-- START --
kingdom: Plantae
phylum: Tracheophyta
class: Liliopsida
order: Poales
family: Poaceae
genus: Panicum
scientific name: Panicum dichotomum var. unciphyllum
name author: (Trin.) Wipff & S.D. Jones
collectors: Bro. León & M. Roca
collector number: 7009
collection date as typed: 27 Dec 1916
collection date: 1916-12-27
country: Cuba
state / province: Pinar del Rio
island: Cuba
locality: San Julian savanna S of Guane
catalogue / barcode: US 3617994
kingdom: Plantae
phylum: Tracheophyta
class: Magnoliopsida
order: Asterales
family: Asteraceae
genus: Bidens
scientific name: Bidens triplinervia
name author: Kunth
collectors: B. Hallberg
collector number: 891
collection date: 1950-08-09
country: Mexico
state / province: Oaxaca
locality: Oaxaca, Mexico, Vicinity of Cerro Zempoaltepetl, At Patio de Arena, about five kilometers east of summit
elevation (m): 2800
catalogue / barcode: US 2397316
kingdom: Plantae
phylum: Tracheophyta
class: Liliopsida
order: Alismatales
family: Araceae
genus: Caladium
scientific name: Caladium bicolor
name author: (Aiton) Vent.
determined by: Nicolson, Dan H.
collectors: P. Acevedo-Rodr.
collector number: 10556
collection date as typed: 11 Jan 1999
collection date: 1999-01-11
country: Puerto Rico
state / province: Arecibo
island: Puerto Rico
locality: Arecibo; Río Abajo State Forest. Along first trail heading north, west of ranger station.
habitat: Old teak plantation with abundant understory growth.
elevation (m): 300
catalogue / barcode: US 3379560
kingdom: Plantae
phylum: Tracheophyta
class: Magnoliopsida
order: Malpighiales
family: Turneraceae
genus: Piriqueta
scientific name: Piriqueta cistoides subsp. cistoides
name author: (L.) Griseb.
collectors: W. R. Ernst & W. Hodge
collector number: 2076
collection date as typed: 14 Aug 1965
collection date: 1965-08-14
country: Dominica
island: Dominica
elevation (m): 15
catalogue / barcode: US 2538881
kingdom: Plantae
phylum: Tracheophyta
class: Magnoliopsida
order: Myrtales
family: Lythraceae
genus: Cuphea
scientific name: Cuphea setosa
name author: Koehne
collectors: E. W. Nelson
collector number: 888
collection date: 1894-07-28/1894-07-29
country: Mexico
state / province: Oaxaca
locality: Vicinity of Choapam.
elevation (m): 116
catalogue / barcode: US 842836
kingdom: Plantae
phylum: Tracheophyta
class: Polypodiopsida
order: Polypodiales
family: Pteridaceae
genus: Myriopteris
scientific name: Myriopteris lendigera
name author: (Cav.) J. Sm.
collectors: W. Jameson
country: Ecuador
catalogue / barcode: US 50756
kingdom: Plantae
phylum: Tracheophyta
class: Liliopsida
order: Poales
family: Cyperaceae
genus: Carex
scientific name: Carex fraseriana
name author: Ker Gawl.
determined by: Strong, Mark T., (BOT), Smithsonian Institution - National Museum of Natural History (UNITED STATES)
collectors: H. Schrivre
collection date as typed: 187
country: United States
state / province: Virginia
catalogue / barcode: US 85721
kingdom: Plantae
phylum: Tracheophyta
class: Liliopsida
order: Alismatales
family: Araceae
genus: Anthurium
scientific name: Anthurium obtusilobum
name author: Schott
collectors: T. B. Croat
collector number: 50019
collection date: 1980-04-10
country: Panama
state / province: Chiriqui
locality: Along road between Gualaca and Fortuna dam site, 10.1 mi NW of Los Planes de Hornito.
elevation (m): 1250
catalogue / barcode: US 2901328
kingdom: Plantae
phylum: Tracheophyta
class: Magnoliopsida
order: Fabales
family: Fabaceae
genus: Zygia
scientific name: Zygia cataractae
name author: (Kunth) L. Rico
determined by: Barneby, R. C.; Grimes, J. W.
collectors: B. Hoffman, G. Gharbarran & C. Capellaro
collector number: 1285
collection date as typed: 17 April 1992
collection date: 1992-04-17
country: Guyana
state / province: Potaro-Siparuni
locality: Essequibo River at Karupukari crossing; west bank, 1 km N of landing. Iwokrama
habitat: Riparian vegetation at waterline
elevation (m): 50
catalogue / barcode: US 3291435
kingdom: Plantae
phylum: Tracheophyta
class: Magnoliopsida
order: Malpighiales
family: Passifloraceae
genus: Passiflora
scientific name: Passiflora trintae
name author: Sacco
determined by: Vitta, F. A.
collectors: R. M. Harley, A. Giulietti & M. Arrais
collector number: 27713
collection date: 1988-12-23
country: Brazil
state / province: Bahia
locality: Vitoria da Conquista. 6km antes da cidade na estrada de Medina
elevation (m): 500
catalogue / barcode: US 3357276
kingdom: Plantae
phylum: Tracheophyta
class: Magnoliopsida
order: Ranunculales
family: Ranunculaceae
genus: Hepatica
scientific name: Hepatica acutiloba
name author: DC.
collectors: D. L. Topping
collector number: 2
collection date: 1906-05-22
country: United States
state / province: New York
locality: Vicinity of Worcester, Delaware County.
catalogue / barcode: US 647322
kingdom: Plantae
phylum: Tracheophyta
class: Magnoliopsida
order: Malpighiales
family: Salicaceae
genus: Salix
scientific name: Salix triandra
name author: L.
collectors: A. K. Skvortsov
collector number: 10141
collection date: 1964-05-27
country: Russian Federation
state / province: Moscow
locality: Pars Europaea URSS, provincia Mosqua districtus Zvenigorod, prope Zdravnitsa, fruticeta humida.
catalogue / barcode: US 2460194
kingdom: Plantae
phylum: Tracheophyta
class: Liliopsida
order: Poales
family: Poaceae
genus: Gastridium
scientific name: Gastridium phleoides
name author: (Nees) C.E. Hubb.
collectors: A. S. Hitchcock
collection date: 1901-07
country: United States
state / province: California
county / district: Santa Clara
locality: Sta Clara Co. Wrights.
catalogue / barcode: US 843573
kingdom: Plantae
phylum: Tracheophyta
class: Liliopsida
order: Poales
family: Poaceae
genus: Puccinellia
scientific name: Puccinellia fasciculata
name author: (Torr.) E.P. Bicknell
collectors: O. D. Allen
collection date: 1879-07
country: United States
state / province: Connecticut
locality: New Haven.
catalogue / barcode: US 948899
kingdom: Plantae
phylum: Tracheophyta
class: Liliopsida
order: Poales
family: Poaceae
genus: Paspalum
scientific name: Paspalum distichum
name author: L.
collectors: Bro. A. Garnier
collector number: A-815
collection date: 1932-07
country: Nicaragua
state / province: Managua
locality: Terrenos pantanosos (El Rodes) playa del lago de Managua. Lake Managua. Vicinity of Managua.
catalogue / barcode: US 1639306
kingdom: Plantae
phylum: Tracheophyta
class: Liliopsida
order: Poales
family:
-- END --
• **Directive**
Arrange every line of the records above into a Markdown table with two columns, Row and Line. Number the rows in order and omit any blank lines.

• **Result**
| Row | Line |
|---|---|
| 1 | kingdom: Plantae |
| 2 | phylum: Tracheophyta |
| 3 | class: Liliopsida |
| 4 | order: Poales |
| 5 | family: Poaceae |
| 6 | genus: Panicum |
| 7 | scientific name: Panicum dichotomum var. unciphyllum |
| 8 | name author: (Trin.) Wipff & S.D. Jones |
| 9 | collectors: Bro. León & M. Roca |
| 10 | collector number: 7009 |
| 11 | collection date as typed: 27 Dec 1916 |
| 12 | collection date: 1916-12-27 |
| 13 | country: Cuba |
| 14 | state / province: Pinar del Rio |
| 15 | island: Cuba |
| 16 | locality: San Julian savanna S of Guane |
| 17 | catalogue / barcode: US 3617994 |
| 18 | kingdom: Plantae |
| 19 | phylum: Tracheophyta |
| 20 | class: Magnoliopsida |
| 21 | order: Asterales |
| 22 | family: Asteraceae |
| 23 | genus: Bidens |
| 24 | scientific name: Bidens triplinervia |
| 25 | name author: Kunth |
| 26 | collectors: B. Hallberg |
| 27 | collector number: 891 |
| 28 | collection date: 1950-08-09 |
| 29 | country: Mexico |
| 30 | state / province: Oaxaca |
| 31 | locality: Oaxaca, Mexico, Vicinity of Cerro Zempoaltepetl, At Patio de Arena, about five kilometers east of summit |
| 32 | elevation (m): 2800 |
| 33 | catalogue / barcode: US 2397316 |
| 34 | kingdom: Plantae |
| 35 | phylum: Tracheophyta |
| 36 | class: Liliopsida |
| 37 | order: Alismatales |
| 38 | family: Araceae |
| 39 | genus: Caladium |
| 40 | scientific name: Caladium bicolor |
| 41 | name author: (Aiton) Vent. |
| 42 | determined by: Nicolson, Dan H. |
| 43 | collectors: P. Acevedo-Rodr. |
| 44 | collector number: 10556 |
| 45 | collection date as typed: 11 Jan 1999 |
| 46 | collection date: 1999-01-11 |
| 47 | country: Puerto Rico |
| 48 | state / province: Arecibo |
| 49 | island: Puerto Rico |
| 50 | locality: Arecibo; Río Abajo State Forest. Along first trail heading north, west of ranger station. |
| 51 | habitat: Old teak plantation with abundant understory growth. |
| 52 | elevation (m): 300 |
| 53 | catalogue / barcode: US 3379560 |
| 54 | kingdom: Plantae |
| 55 | phylum: Tracheophyta |
| 56 | class: Magnoliopsida |
| 57 | order: Malpighiales |
| 58 | family: Turneraceae |
| 59 | genus: Piriqueta |
| 60 | scientific name: Piriqueta cistoides subsp. cistoides |
| 61 | name author: (L.) Griseb. |
| 62 | collectors: W. R. Ernst & W. Hodge |
| 63 | collector number: 2076 |
| 64 | collection date as typed: 14 Aug 1965 |
| 65 | collection date: 1965-08-14 |
| 66 | country: Dominica |
| 67 | island: Dominica |
| 68 | elevation (m): 15 |
| 69 | catalogue / barcode: US 2538881 |
| 70 | kingdom: Plantae |
| 71 | phylum: Tracheophyta |
| 72 | class: Magnoliopsida |
| 73 | order: Myrtales |
| 74 | family: Lythraceae |
| 75 | genus: Cuphea |
| 76 | scientific name: Cuphea setosa |
| 77 | name author: Koehne |
| 78 | collectors: E. W. Nelson |
| 79 | collector number: 888 |
| 80 | collection date: 1894-07-28/1894-07-29 |
| 81 | country: Mexico |
| 82 | state / province: Oaxaca |
| 83 | locality: Vicinity of Choapam. |
| 84 | elevation (m): 116 |
| 85 | catalogue / barcode: US 842836 |
| 86 | kingdom: Plantae |
| 87 | phylum: Tracheophyta |
| 88 | class: Polypodiopsida |
| 89 | order: Polypodiales |
| 90 | family: Pteridaceae |
| 91 | genus: Myriopteris |
| 92 | scientific name: Myriopteris lendigera |
| 93 | name author: (Cav.) J. Sm. |
| 94 | collectors: W. Jameson |
| 95 | country: Ecuador |
| 96 | catalogue / barcode: US 50756 |
| 97 | kingdom: Plantae |
| 98 | phylum: Tracheophyta |
| 99 | class: Liliopsida |
| 100 | order: Poales |
| 101 | family: Cyperaceae |
| 102 | genus: Carex |
| 103 | scientific name: Carex fraseriana |
| 104 | name author: Ker Gawl. |
| 105 | determined by: Strong, Mark T., (BOT), Smithsonian Institution - National Museum of Natural History (UNITED STATES) |
| 106 | collectors: H. Schrivre |
| 107 | collection date as typed: 187 |
| 108 | country: United States |
| 109 | state / province: Virginia |
| 110 | catalogue / barcode: US 85721 |
| 111 | kingdom: Plantae |
| 112 | phylum: Tracheophyta |
| 113 | class: Liliopsida |
| 114 | order: Alismatales |
| 115 | family: Araceae |
| 116 | genus: Anthurium |
| 117 | scientific name: Anthurium obtusilobum |
| 118 | name author: Schott |
| 119 | collectors: T. B. Croat |
| 120 | collector number: 50019 |
| 121 | collection date: 1980-04-10 |
| 122 | country: Panama |
| 123 | state / province: Chiriqui |
| 124 | locality: Along road between Gualaca and Fortuna dam site, 10.1 mi NW of Los Planes de Hornito. |
| 125 | elevation (m): 1250 |
| 126 | catalogue / barcode: US 2901328 |
| 127 | kingdom: Plantae |
| 128 | phylum: Tracheophyta |
| 129 | class: Magnoliopsida |
| 130 | order: Fabales |
| 131 | family: Fabaceae |
| 132 | genus: Zygia |
| 133 | scientific name: Zygia cataractae |
| 134 | name author: (Kunth) L. Rico |
| 135 | determined by: Barneby, R. C.; Grimes, J. W. |
| 136 | collectors: B. Hoffman, G. Gharbarran & C. Capellaro |
| 137 | collector number: 1285 |
| 138 | collection date as typed: 17 April 1992 |
| 139 | collection date: 1992-04-17 |
| 140 | country: Guyana |
| 141 | state / province: Potaro-Siparuni |
| 142 | locality: Essequibo River at Karupukari crossing; west bank, 1 km N of landing. Iwokrama |
| 143 | habitat: Riparian vegetation at waterline |
| 144 | elevation (m): 50 |
| 145 | catalogue / barcode: US 3291435 |
| 146 | kingdom: Plantae |
| 147 | phylum: Tracheophyta |
| 148 | class: Magnoliopsida |
| 149 | order: Malpighiales |
| 150 | family: Passifloraceae |
| 151 | genus: Passiflora |
| 152 | scientific name: Passiflora trintae |
| 153 | name author: Sacco |
| 154 | determined by: Vitta, F. A. |
| 155 | collectors: R. M. Harley, A. Giulietti & M. Arrais |
| 156 | collector number: 27713 |
| 157 | collection date: 1988-12-23 |
| 158 | country: Brazil |
| 159 | state / province: Bahia |
| 160 | locality: Vitoria da Conquista. 6km antes da cidade na estrada de Medina |
| 161 | elevation (m): 500 |
| 162 | catalogue / barcode: US 3357276 |
| 163 | kingdom: Plantae |
| 164 | phylum: Tracheophyta |
| 165 | class: Magnoliopsida |
| 166 | order: Ranunculales |
| 167 | family: Ranunculaceae |
| 168 | genus: Hepatica |
| 169 | scientific name: Hepatica acutiloba |
| 170 | name author: DC. |
| 171 | collectors: D. L. Topping |
| 172 | collector number: 2 |
| 173 | collection date: 1906-05-22 |
| 174 | country: United States |
| 175 | state / province: New York |
| 176 | locality: Vicinity of Worcester, Delaware County. |
| 177 | catalogue / barcode: US 647322 |
| 178 | kingdom: Plantae |
| 179 | phylum: Tracheophyta |
| 180 | class: Magnoliopsida |
| 181 | order: Malpighiales |
| 182 | family: Salicaceae |
| 183 | genus: Salix |
| 184 | scientific name: Salix triandra |
| 185 | name author: L. |
| 186 | collectors: A. K. Skvortsov |
| 187 | collector number: 10141 |
| 188 | collection date: 1964-05-27 |
| 189 | country: Russian Federation |
| 190 | state / province: Moscow |
| 191 | locality: Pars Europaea URSS, provincia Mosqua districtus Zvenigorod, prope Zdravnitsa, fruticeta humida. |
| 192 | catalogue / barcode: US 2460194 |
| 193 | kingdom: Plantae |
| 194 | phylum: Tracheophyta |
| 195 | class: Liliopsida |
| 196 | order: Poales |
| 197 | family: Poaceae |
| 198 | genus: Gastridium |
| 199 | scientific name: Gastridium phleoides |
| 200 | name author: (Nees) C.E. Hubb. |
| 201 | collectors: A. S. Hitchcock |
| 202 | collection date: 1901-07 |
| 203 | country: United States |
| 204 | state / province: California |
| 205 | county / district: Santa Clara |
| 206 | locality: Sta Clara Co. Wrights. |
| 207 | catalogue / barcode: US 843573 |
| 208 | kingdom: Plantae |
| 209 | phylum: Tracheophyta |
| 210 | class: Liliopsida |
| 211 | order: Poales |
| 212 | family: Poaceae |
| 213 | genus: Puccinellia |
| 214 | scientific name: Puccinellia fasciculata |
| 215 | name author: (Torr.) E.P. Bicknell |
| 216 | collectors: O. D. Allen |
| 217 | collection date: 1879-07 |
| 218 | country: United States |
| 219 | state / province: Connecticut |
| 220 | locality: New Haven. |
| 221 | catalogue / barcode: US 948899 |
| 222 | kingdom: Plantae |
| 223 | phylum: Tracheophyta |
| 224 | class: Liliopsida |
| 225 | order: Poales |
| 226 | family: Poaceae |
| 227 | genus: Paspalum |
| 228 | scientific name: Paspalum distichum |
| 229 | name author: L. |
| 230 | collectors: Bro. A. Garnier |
| 231 | collector number: A-815 |
| 232 | collection date: 1932-07 |
| 233 | country: Nicaragua |
| 234 | state / province: Managua |
| 235 | locality: Terrenos pantanosos (El Rodes) playa del lago de Managua. Lake Managua. Vicinity of Managua. |
| 236 | catalogue / barcode: US 1639306 |
| 237 | kingdom: Plantae |
| 238 | phylum: Tracheophyta |
| 239 | class: Liliopsida |
| 240 | order: Poales |
| 241 | family: |